主張

認知症事故判決

安心の地域づくりが急がれる

 愛知県内で認知症の男性(当時91歳)が1人で外出中に列車にはねられ死亡した事故をめぐり、男性の家族がJR東海から損害賠償を求められた訴訟で、最高裁が賠償責任はないとする判決を言い渡しました。一審・二審とも家族に重い監督責任を迫る厳しい判決だっただけに、家族が逆転勝利した最高裁判決には、男性の家族はもちろん、徘徊(はいかい)を伴う認知症の人をもつ多くの家族らは安堵(あんど)し、喜びを広げています。一方、認知症の人が安心して地域で暮らせる仕組みづくりは、立ち遅れています。事態解決へ向け政治が役割を果たすことは不可欠です。

介護の実態を考慮して

 目を数分、離した間に家を出て行方が分からなくなった認知症男性が列車事故にあい、そのとき発生した振り替え輸送代などを損害として請求される―。懸命に介護してきた家族にとって、これほどつらく厳しいことはありません。

----------------

_課題の条件_.
(a) 本文の「愛知県内で認知症の男性(当時」から「割を果たすことは不可欠です。」までのすべてを、一字も変えずに書き写してください。
(b) 本文によると、最高裁は男性の家族の賠償責任についてどのような判決を言い渡しましたか。
一覧は本文とは別の資料です。

_掲載一覧_.
----------------

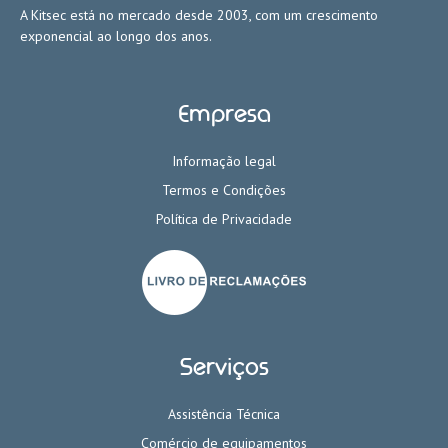
A Kitsec está no mercado desde 2003, com um crescimento
exponencial ao longo dos anos.
Empresa
Informação legal
Termos e Condições
Política de Privacidade
Serviços
Assistência Técnica
Comércio de equipamentos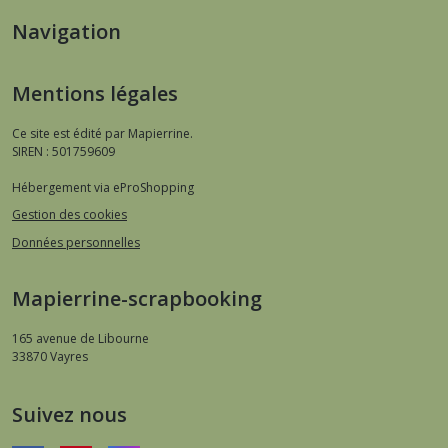
Navigation
Mentions légales
Ce site est édité par Mapierrine.
SIREN : 501759609
Hébergement via eProShopping
Gestion des cookies
Données personnelles
Mapierrine-scrapbooking
165 avenue de Libourne
33870
Vayres
Suivez nous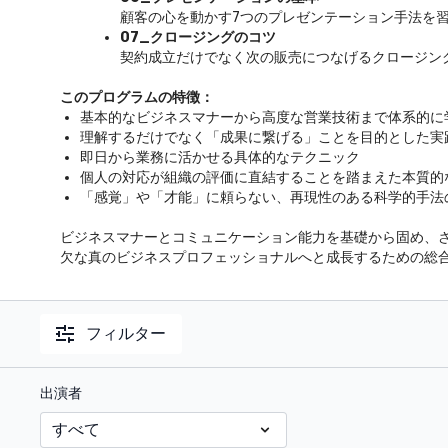
顧客の心を動かす7つのプレゼンテーション手法を
07_クロージングのコツ
契約成立だけでなく次の販売につなげるクロージン
このプログラムの特徴：
基本的なビジネスマナーから高度な営業技術まで体系的に
理解するだけでなく「成果に繋げる」ことを目的とした実
即日から業務に活かせる具体的なテクニック
個人の対応が組織の評価に直結することを踏まえた本質的
「感覚」や「才能」に頼らない、再現性のある科学的手法
ビジネスマナーとコミュニケーション能力を基礎から固め、
欠な真のビジネスプロフェッショナルへと成長するための総
フィルター
出演者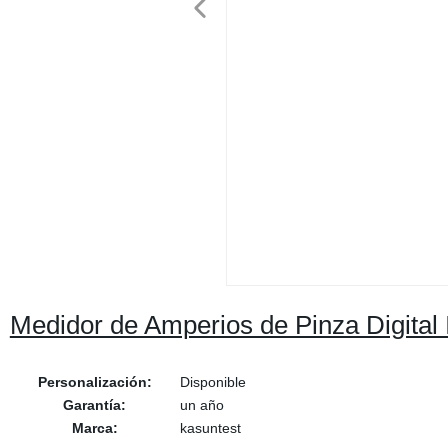
Medidor de Amperios de Pinza Digital 
Personalización:
Disponible
Garantía:
un año
Marca:
kasuntest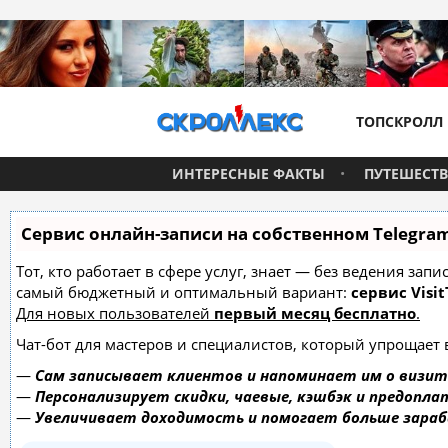
ТОПСКРОЛЛ
ИНТЕРЕСНЫЕ ФАКТЫ
ПУТЕШЕСТ
Сервис онлайн-записи на собственном Telegra
Тот, кто работает в сфере услуг, знает — без ведения за
самый бюджетный и оптимальный вариант:
сервис Visit
Для новых пользователей
первый месяц бесплатно
.
Чат-бот для мастеров и специалистов, который упрощает 
—
Сам записывает клиентов и напоминает им о визит
—
Персонализирует скидки, чаевые, кэшбэк и предопла
—
Увеличивает доходимость и помогает больше зара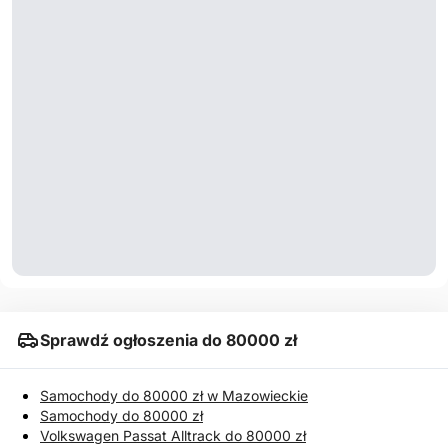
Sprawdź ogłoszenia do 80000 zł
Samochody do 80000 zł w Mazowieckie
Samochody do 80000 zł
Volkswagen Passat Alltrack do 80000 zł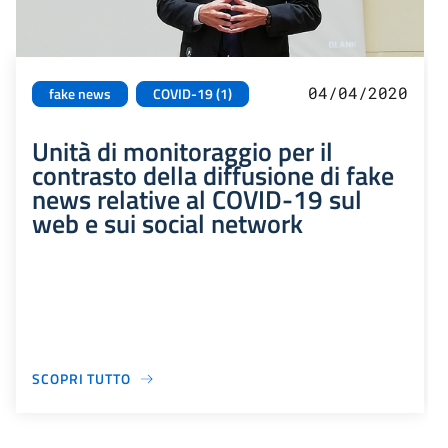
04/04/2020
fake news
COVID-19 (1)
Unità di monitoraggio per il
contrasto della diffusione di fake
news relative al COVID-19 sul
web e sui social network
SCOPRI TUTTO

----------------

_解答_.
(a)
愛知県内で認知症の男性(当時91歳)が1人で外出中に列車にはねられ死亡した事故をめぐり、男性の家族がJR東海から損害賠償を求められた訴訟で、最高裁が賠償責任はないとする判決を言い渡しました。一審・二審とも家族に重い監督責任を迫る厳しい判決だっただけに、家族が逆転勝利した最高裁判決には、男性の家族はもちろん、徘徊(はいかい)を伴う認知症の人をもつ多くの家族らは安堵(あんど)し、喜びを広げています。一方、認知症の人が安心して地域で暮らせる仕組みづくりは、立ち遅れています。事態解決へ向け政治が役割を果たすことは不可欠です。

(b) 賠償責任はないとする判決を言い渡しました。